### Stored data entries:
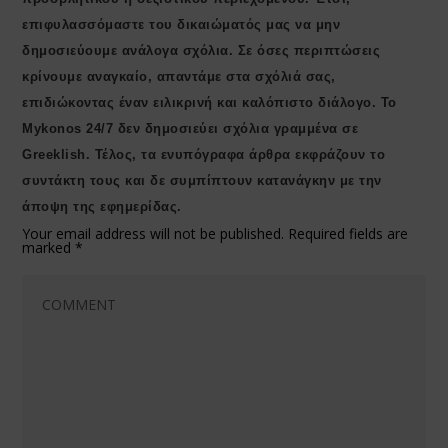
επιφυλασσόμαστε του δικαιώματός μας να μην
δημοσιεύουμε ανάλογα σχόλια. Σε όσες περιπτώσεις
κρίνουμε αναγκαίο, απαντάμε στα σχόλιά σας,
επιδιώκοντας έναν ειλικρινή και καλόπιστο διάλογο. Το
Μykonos 24/7 δεν δημοσιεύει σχόλια γραμμένα σε
Greeklish. Τέλος, τα ενυπόγραφα άρθρα εκφράζουν το
συντάκτη τους και δε συμπίπτουν κατανάγκην με την
άποψη της εφημερίδας.
Your email address will not be published.
Required fields are
marked
*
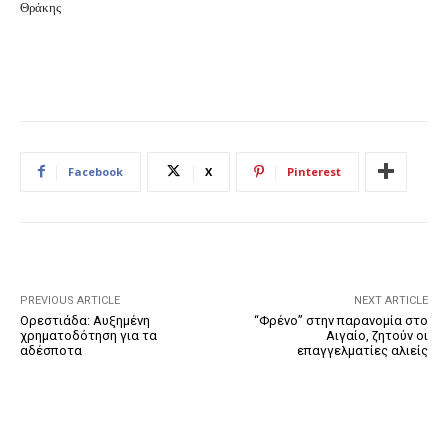
Θράκης
Facebook
X
Pinterest
PREVIOUS ARTICLE
NEXT ARTICLE
Ορεστιάδα: Αυξημένη
“Φρένο” στην παρανομία στο
χρηματοδότηση για τα
Αιγαίο, ζητούν οι
αδέσποτα
επαγγελματίες αλιείς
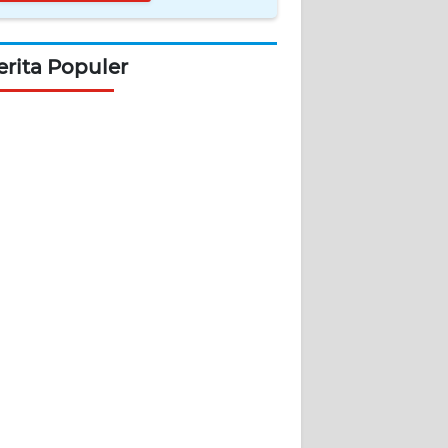
erita Populer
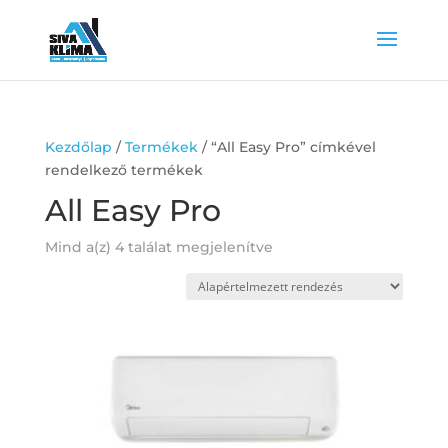
Kezdőlap
/
Termékek
/ “All Easy Pro” címkével
rendelkező termékek
All Easy Pro
Mind a(z) 4 találat megjelenítve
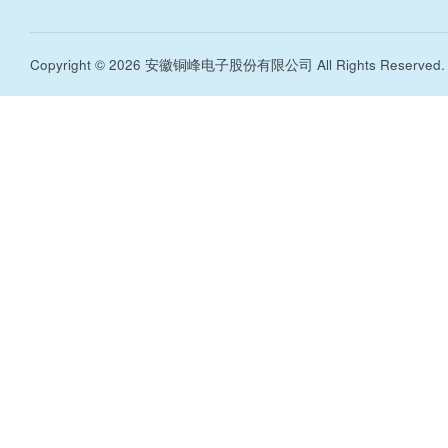
Copyright © 2026 安徽铜峰电子股份有限公司 All Rights Reserved.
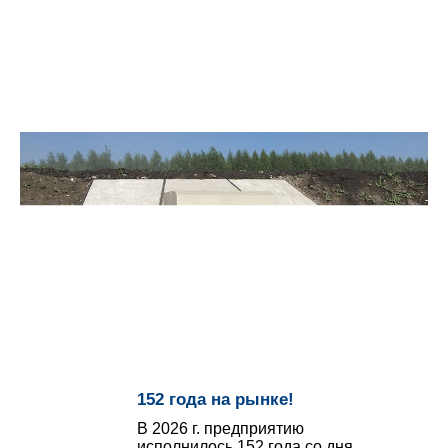
152 года на рынке!
В 2026 г. предприятию
исполнилось 152 года со дня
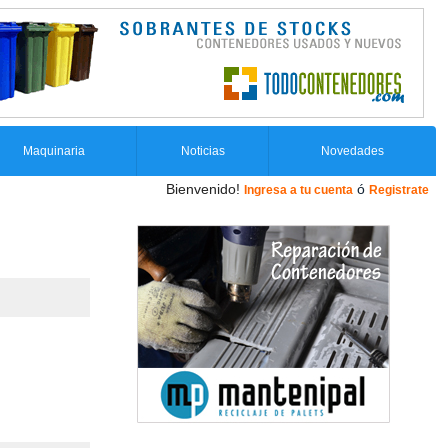
Maquinaria
Noticias
Novedades
Bienvenido!
ó
Ingresa a tu cuenta
Registrate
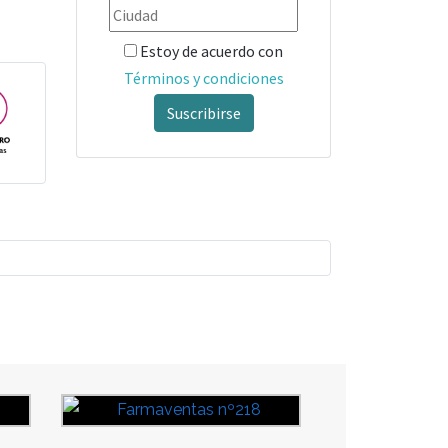
Estoy de acuerdo con
Términos y condiciones
Suscribirse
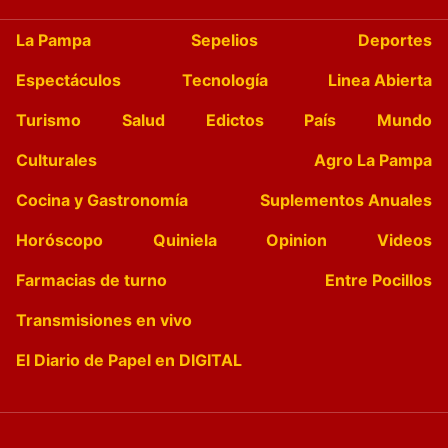
La Pampa
Sepelios
Deportes
Espectáculos
Tecnología
Linea Abierta
Turismo
Salud
Edictos
País
Mundo
Culturales
Agro La Pampa
Cocina y Gastronomía
Suplementos Anuales
Horóscopo
Quiniela
Opinion
Videos
Farmacias de turno
Entre Pocillos
Transmisiones en vivo
El Diario de Papel en DIGITAL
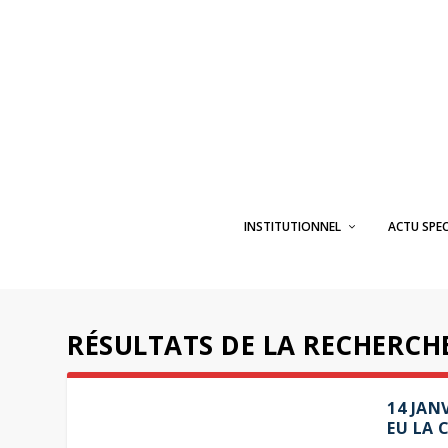
INSTITUTIONNEL
ACTU SPE
RÉSULTATS DE LA RECHERCH
14 JAN
EU LA 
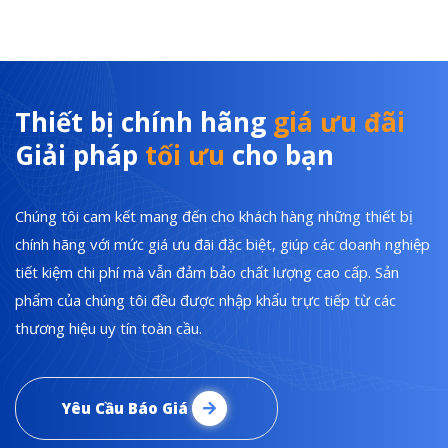
Thiết bị chính hãng
giá ưu đãi
Giải pháp
tối ưu
cho bạn
Chúng tôi cam kết mang đến cho khách hàng những thiết bị
chính hãng với mức giá ưu đãi đặc biệt, giúp các doanh nghiệp
tiết kiệm chi phí mà vẫn đảm bảo chất lượng cao cấp. Sản
phẩm của chúng tôi đều được nhập khẩu trực tiếp từ các
thương hiệu uy tín toàn cầu.
Yêu Cầu Báo Giá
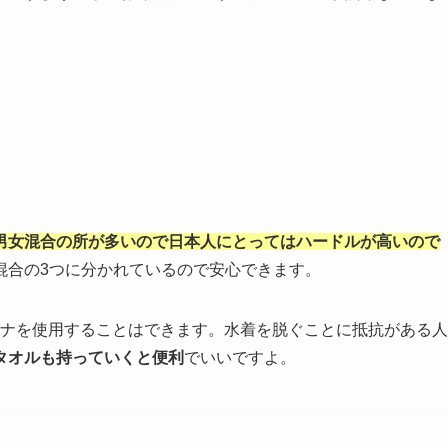
男女混合の所が多いので日本人にとってはハードルが高いので
混合の3つに分かれているので安心できます。
ウナを使用することはできます。水着を脱ぐことに抵抗がある人
タオルも持っていくと便利
でいいですよ。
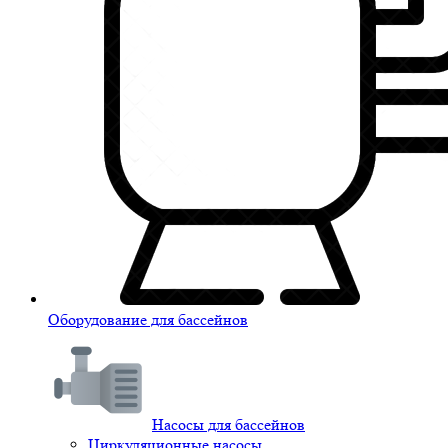
Оборудование для бассейнов
Насосы для бассейнов
Циркуляционные насосы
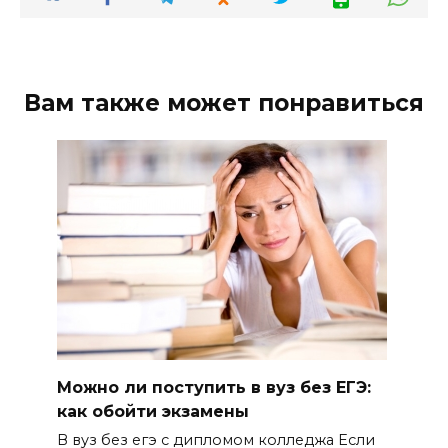
Вам также может понравиться
Можно ли поступить в вуз без ЕГЭ:
как обойти экзамены
В вуз без егэ с дипломом колледжа Если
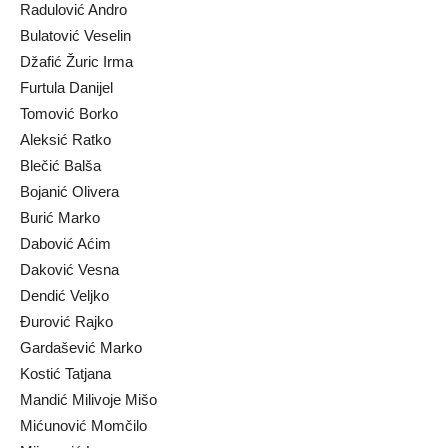
Radulović Andro
Bulatović Veselin
Džafić Žuric Irma
Furtula Danijel
Tomović Borko
Aleksić Ratko
Blečić Balša
Bojanić Olivera
Burić Marko
Dabović Aćim
Daković Vesna
Dendić Veljko
Ðurović Rajko
Gardašević Marko
Kostić Tatjana
Mandić Milivoje Mišo
Mićunović Momčilo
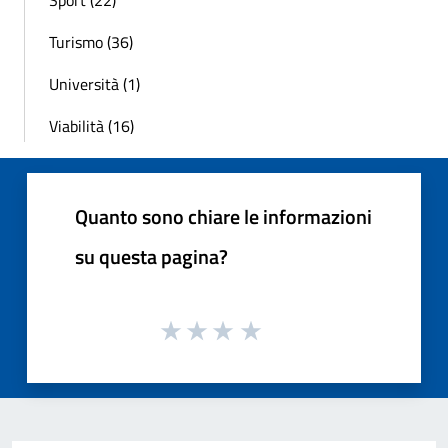
Sport (22)
Turismo (36)
Università (1)
Viabilità (16)
Quanto sono chiare le informazioni
su questa pagina?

### What you are asked to do:
Read the data above and pull out each line that holds the string "σχόλια".

### Finished exercise:
δημοσιεύουμε ανάλογα σχόλια. Σε όσες περιπτώσεις
Μykonos 24/7 δεν δημοσιεύει σχόλια γραμμένα σε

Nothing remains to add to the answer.